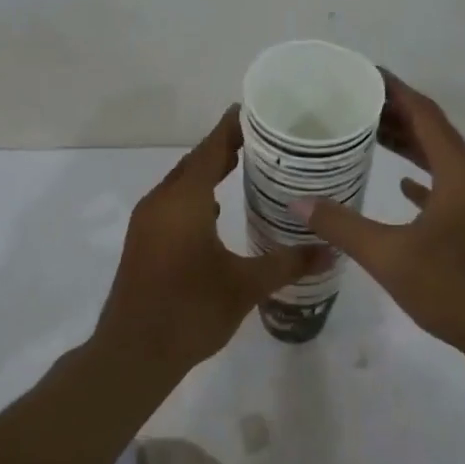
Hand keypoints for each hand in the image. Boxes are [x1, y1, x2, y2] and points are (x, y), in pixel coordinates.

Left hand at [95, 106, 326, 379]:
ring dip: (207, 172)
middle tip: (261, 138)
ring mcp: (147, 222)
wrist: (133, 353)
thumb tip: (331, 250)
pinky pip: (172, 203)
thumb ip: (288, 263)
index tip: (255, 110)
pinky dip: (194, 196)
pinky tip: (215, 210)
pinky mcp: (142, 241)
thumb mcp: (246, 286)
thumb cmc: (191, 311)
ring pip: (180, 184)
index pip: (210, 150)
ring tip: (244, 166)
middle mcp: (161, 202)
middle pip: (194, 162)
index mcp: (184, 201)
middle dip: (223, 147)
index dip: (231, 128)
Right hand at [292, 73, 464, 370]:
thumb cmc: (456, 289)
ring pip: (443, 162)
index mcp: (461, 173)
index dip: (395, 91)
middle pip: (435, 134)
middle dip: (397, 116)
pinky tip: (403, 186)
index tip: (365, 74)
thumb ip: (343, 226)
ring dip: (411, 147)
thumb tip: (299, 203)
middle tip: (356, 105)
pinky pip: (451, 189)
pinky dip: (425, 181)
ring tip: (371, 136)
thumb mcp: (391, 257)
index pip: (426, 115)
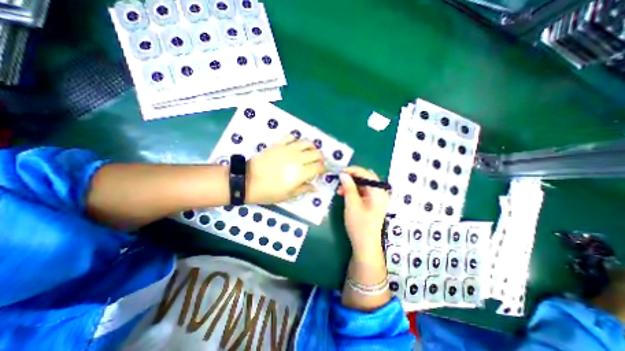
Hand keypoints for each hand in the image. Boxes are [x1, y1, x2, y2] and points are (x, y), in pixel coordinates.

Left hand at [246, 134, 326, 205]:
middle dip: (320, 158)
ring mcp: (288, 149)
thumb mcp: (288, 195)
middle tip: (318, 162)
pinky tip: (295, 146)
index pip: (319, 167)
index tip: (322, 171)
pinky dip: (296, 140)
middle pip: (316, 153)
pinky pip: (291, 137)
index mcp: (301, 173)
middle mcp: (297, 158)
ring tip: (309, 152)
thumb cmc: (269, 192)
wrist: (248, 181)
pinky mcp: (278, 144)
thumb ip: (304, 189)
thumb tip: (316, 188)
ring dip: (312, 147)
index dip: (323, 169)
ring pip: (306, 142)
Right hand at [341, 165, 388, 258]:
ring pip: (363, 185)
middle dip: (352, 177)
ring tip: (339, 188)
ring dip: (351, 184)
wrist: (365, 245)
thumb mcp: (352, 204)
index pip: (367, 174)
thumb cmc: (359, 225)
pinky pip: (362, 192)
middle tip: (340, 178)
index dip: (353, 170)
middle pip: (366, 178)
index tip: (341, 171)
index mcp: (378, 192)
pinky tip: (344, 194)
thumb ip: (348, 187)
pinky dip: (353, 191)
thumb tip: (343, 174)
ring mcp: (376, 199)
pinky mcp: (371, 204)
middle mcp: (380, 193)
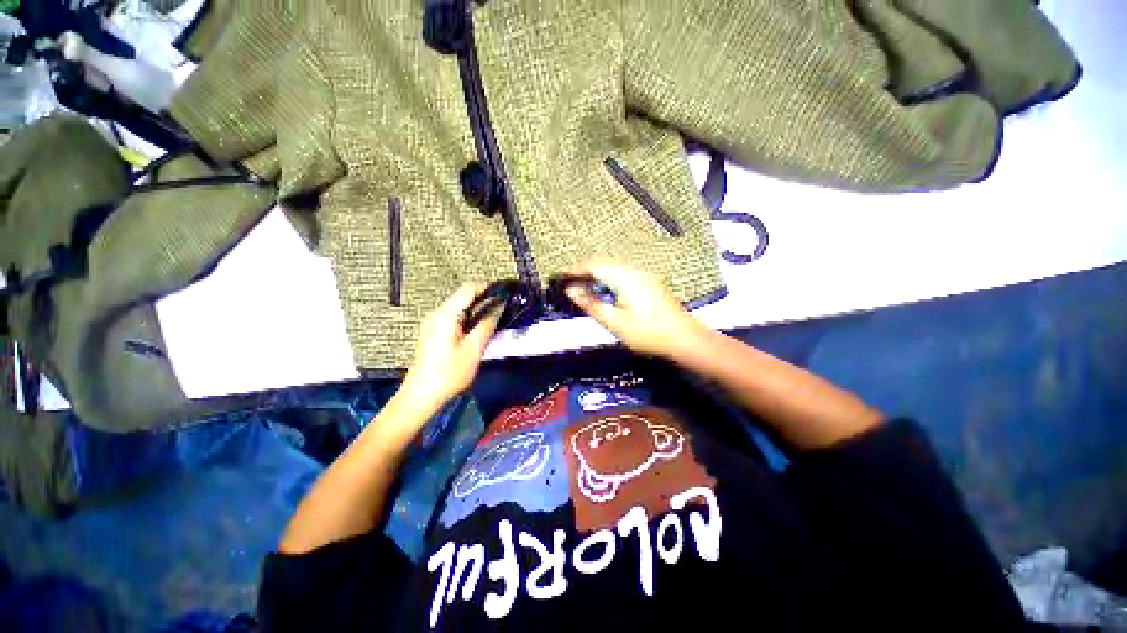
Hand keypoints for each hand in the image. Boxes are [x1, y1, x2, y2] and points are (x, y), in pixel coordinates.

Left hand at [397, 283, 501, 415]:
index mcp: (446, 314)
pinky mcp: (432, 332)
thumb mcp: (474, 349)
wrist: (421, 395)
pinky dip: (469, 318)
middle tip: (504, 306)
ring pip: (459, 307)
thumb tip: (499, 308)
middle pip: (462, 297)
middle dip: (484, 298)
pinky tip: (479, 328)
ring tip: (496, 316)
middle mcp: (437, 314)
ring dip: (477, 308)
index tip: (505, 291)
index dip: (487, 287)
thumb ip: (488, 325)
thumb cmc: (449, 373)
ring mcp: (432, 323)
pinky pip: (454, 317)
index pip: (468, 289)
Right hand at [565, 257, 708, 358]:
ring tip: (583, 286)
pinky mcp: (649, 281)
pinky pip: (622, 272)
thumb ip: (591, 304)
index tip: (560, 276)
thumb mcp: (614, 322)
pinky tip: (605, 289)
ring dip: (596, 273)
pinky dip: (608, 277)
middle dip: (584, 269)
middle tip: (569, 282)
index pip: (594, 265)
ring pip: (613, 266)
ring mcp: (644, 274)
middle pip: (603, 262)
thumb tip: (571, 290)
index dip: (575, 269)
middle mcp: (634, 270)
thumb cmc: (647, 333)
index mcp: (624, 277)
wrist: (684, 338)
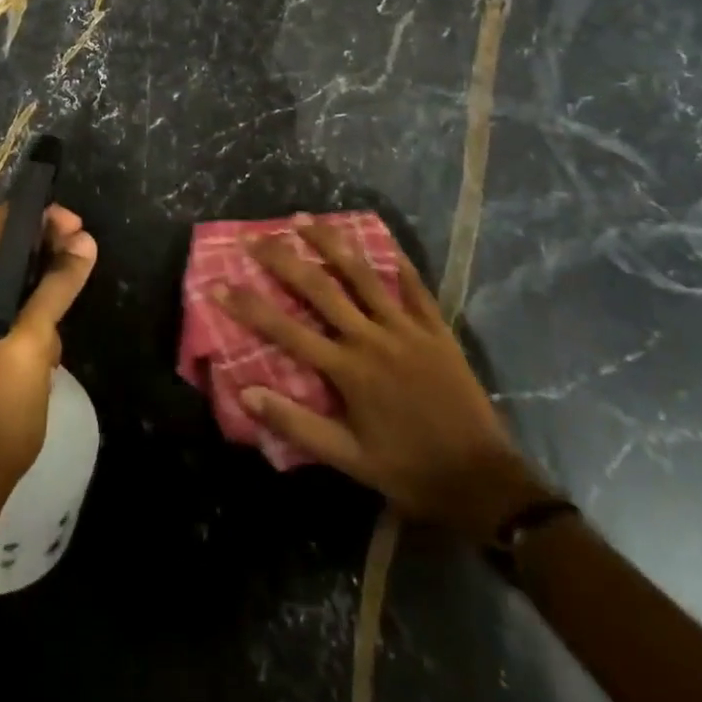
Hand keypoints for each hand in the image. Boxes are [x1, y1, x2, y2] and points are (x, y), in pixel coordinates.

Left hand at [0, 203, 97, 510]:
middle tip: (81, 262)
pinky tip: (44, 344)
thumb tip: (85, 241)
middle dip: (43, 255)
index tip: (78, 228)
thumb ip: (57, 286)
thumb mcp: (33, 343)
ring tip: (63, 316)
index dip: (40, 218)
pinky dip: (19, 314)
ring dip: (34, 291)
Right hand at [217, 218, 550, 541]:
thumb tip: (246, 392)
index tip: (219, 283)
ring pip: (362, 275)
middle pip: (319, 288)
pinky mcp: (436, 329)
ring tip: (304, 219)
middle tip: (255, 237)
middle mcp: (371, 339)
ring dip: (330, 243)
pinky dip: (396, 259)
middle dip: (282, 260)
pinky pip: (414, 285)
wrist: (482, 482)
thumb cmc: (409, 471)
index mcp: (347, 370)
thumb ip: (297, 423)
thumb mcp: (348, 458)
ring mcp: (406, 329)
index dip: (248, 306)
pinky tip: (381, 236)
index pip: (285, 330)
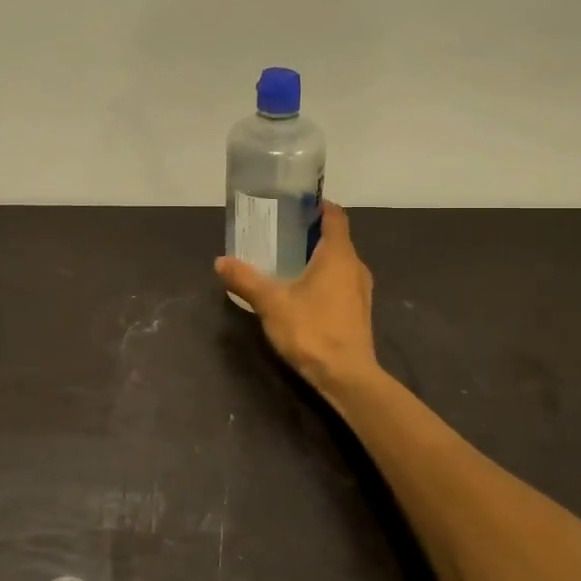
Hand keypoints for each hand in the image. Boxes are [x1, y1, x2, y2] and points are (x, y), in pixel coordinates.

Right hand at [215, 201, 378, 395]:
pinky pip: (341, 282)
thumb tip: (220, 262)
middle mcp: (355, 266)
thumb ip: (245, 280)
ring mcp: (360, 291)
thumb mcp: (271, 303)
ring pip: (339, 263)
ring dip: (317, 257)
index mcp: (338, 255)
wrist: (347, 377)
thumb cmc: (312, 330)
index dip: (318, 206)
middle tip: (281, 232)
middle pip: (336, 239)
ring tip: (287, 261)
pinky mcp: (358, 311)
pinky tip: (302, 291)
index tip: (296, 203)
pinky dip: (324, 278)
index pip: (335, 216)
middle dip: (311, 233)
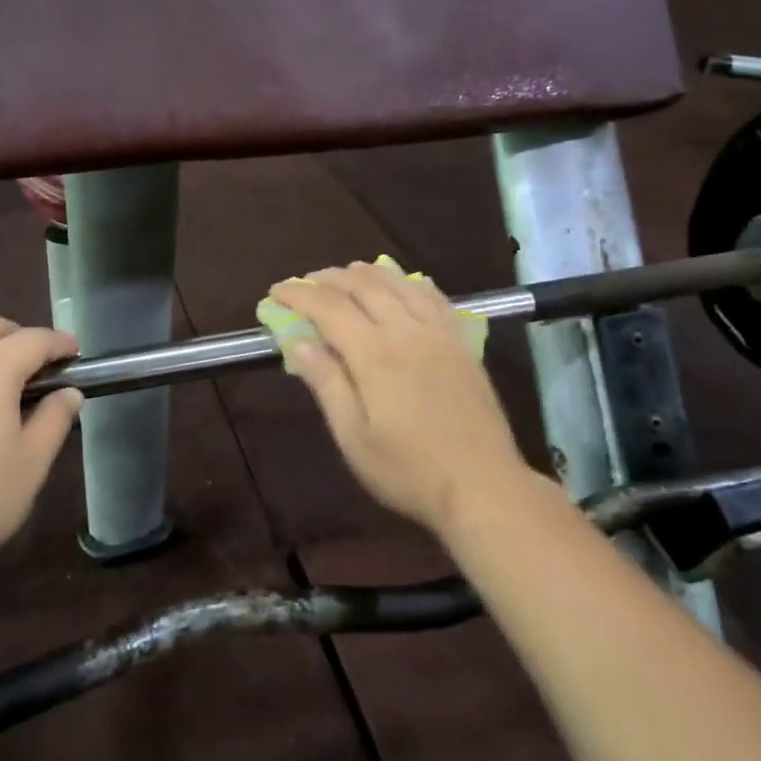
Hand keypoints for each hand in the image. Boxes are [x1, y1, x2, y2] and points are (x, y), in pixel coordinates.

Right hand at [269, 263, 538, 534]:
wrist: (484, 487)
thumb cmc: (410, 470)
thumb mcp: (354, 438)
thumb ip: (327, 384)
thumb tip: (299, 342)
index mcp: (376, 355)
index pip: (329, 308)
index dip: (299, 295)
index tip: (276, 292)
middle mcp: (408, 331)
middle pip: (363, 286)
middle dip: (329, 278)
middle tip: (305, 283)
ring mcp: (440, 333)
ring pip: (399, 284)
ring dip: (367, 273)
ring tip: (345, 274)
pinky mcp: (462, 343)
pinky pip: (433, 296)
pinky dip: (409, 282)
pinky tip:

[ASSIGNMENT]: Copy out each record word for word and omit any pictures.

[TASK RESULT]:
Hand keypoints for each hand in the image. Boxes are [x1, y1, x2, y2] and points are (x, y), in pixel coordinates.

Left hand at [95, 106, 326, 379]:
ring dip: (207, 172)
middle tip: (261, 138)
ring mcp: (147, 222)
wrist: (133, 353)
thumb tip: (331, 250)
pinky pip: (172, 203)
thumb ip: (288, 263)
index tip: (255, 110)
pinky dip: (194, 196)
pinky tip: (215, 210)
pinky mcp: (142, 241)
thumb mcp: (246, 286)
thumb cmc: (191, 311)
ring pip: (180, 184)
index pip: (210, 150)
ring tip: (244, 166)
middle mcp: (161, 202)
middle pip: (194, 162)
index mcp: (184, 201)
middle dip: (223, 147)
index dip: (231, 128)
Right hand at [292, 73, 464, 370]:
thumb cmc: (456, 289)
ring pip: (443, 162)
index mcp: (461, 173)
index dip: (395, 91)
middle pip: (435, 134)
middle dip: (397, 116)
pinky tip: (403, 186)
index tip: (365, 74)
thumb ip: (343, 226)
ring dip: (411, 147)
thumb tip: (299, 203)
middle tip: (356, 105)
pinky pip: (451, 189)
pinky dip: (425, 181)
ring tip: (371, 136)
thumb mcp: (391, 257)
index pip: (426, 115)
Hand keypoints for each hand in the image. Boxes are [x1, y1, x2, y2] and points are (x, y), in pixel coordinates.

Left hand at [246, 134, 326, 205]:
middle dip: (320, 158)
ring mcp: (288, 149)
thumb mcp: (288, 195)
middle tip: (318, 162)
pinky tip: (295, 146)
index pip: (319, 167)
index tip: (322, 171)
pinky dip: (296, 140)
middle pip: (316, 153)
pinky pip: (291, 137)
index mcp: (301, 173)
middle mcp: (297, 158)
ring tip: (309, 152)
thumb cmc: (269, 192)
wrist: (248, 181)
pinky mcp: (278, 144)
thumb ip: (304, 189)
thumb tip: (316, 188)
ring dip: (312, 147)
index dip: (323, 169)
ring pip: (306, 142)
Right hand at [341, 165, 388, 258]:
ring pip: (363, 185)
middle dip: (352, 177)
ring tip: (339, 188)
ring dip: (351, 184)
wrist: (365, 245)
thumb mcp: (352, 204)
index pip: (367, 174)
thumb cmc: (359, 225)
pinky pip: (362, 192)
middle tip: (340, 178)
index dip: (353, 170)
middle pip: (366, 178)
index tip: (341, 171)
index mcp: (378, 192)
pinky tip: (344, 194)
thumb ip: (348, 187)
pinky dip: (353, 191)
thumb tip: (343, 174)
ring mcp: (376, 199)
pinky mcp: (371, 204)
middle mcp: (380, 193)
Hand keypoints for each hand in the image. Boxes are [x1, y1, x2, y2] and points are (x, y), in pixel coordinates.

Left hand at [397, 283, 501, 415]:
index mcp: (446, 314)
pinky mcp: (432, 332)
thumb mcp: (474, 349)
wrist: (421, 395)
pinky dip: (469, 318)
middle tip: (504, 306)
ring pip: (459, 307)
thumb tip: (499, 308)
middle pip: (462, 297)
middle dip: (484, 298)
pinky tip: (479, 328)
ring tip: (496, 316)
middle mcp: (437, 314)
ring dip: (477, 308)
index tip: (505, 291)
index dip: (487, 287)
thumb ip: (488, 325)
thumb cmc: (449, 373)
ring mcp: (432, 323)
pinky pip: (454, 317)
index pip: (468, 289)
Right hand at [565, 257, 708, 358]:
ring tip: (583, 286)
pinky mcp: (649, 281)
pinky pip: (622, 272)
thumb ip: (591, 304)
index tip: (560, 276)
thumb mcp: (614, 322)
pinky tip: (605, 289)
ring dip: (596, 273)
pinky dip: (608, 277)
middle dip: (584, 269)
middle tip: (569, 282)
index pip: (594, 265)
ring pip: (613, 266)
ring mcp: (644, 274)
middle pip: (603, 262)
thumb tip: (571, 290)
index dip: (575, 269)
middle mcp: (634, 270)
thumb cmc: (647, 333)
index mcp: (624, 277)
wrist: (684, 338)
Hand keypoints for each hand in the image. Boxes are [x1, y1, x2, y2] and points are (x, y), in pixel coordinates.

Left hand at [0, 203, 97, 510]:
middle tip: (81, 262)
pinky tip: (44, 344)
thumb tip: (85, 241)
middle dip: (43, 255)
index tip: (78, 228)
thumb ip: (57, 286)
thumb mcp: (33, 343)
ring tip: (63, 316)
index dip: (40, 218)
pinky dip: (19, 314)
ring dip: (34, 291)
Right hand at [217, 218, 550, 541]:
thumb tip: (246, 392)
index tip: (219, 283)
ring pip: (362, 275)
middle pip: (319, 288)
pinky mcp: (436, 329)
ring tip: (304, 219)
middle tip: (255, 237)
middle mcp: (371, 339)
ring dip: (330, 243)
pinky dip: (396, 259)
middle dip: (282, 260)
pinky pip: (414, 285)
wrist: (482, 482)
thumb cmc: (409, 471)
index mcp: (347, 370)
thumb ip: (297, 423)
thumb mcp: (348, 458)
ring mcp: (406, 329)
index dip: (248, 306)
pinky tip: (381, 236)
index pip: (285, 330)
Hand keypoints for each hand in the image. Boxes are [x1, y1, x2, y2] and points are (x, y), in pixel coordinates.

Right hand at [215, 201, 378, 395]:
pinky pip: (341, 282)
thumb tip: (220, 262)
middle mcp: (355, 266)
thumb ip: (245, 280)
ring mcp: (360, 291)
thumb mcp: (271, 303)
ring pip: (339, 263)
ring dip: (317, 257)
index mcp: (338, 255)
wrist: (347, 377)
thumb cmc: (312, 330)
index dip: (318, 206)
middle tip: (281, 232)
middle pip: (336, 239)
ring tip: (287, 261)
pinky mcp: (358, 311)
pinky tip: (302, 291)
index tip: (296, 203)
pinky dip: (324, 278)
index pip: (335, 216)
middle dip: (311, 233)
Hand keypoints for each hand in the image. Boxes are [x1, y1, x2, y2] and points are (x, y), in pixel coordinates.

Right hand at [269, 263, 538, 534]:
wrist: (484, 487)
thumb cmc: (410, 470)
thumb mcp: (354, 438)
thumb ip: (327, 384)
thumb tip: (299, 342)
index mcp: (376, 355)
index pip: (329, 308)
index dip: (299, 295)
index tip: (276, 292)
middle mcp: (408, 331)
middle pip: (363, 286)
middle dip: (329, 278)
middle tip: (305, 283)
ring mcp: (440, 333)
ring pip: (399, 284)
ring dip: (367, 273)
ring tip: (345, 274)
pinky mcp: (462, 343)
pinky pip: (433, 296)
pinky dip: (409, 282)
pinky tip:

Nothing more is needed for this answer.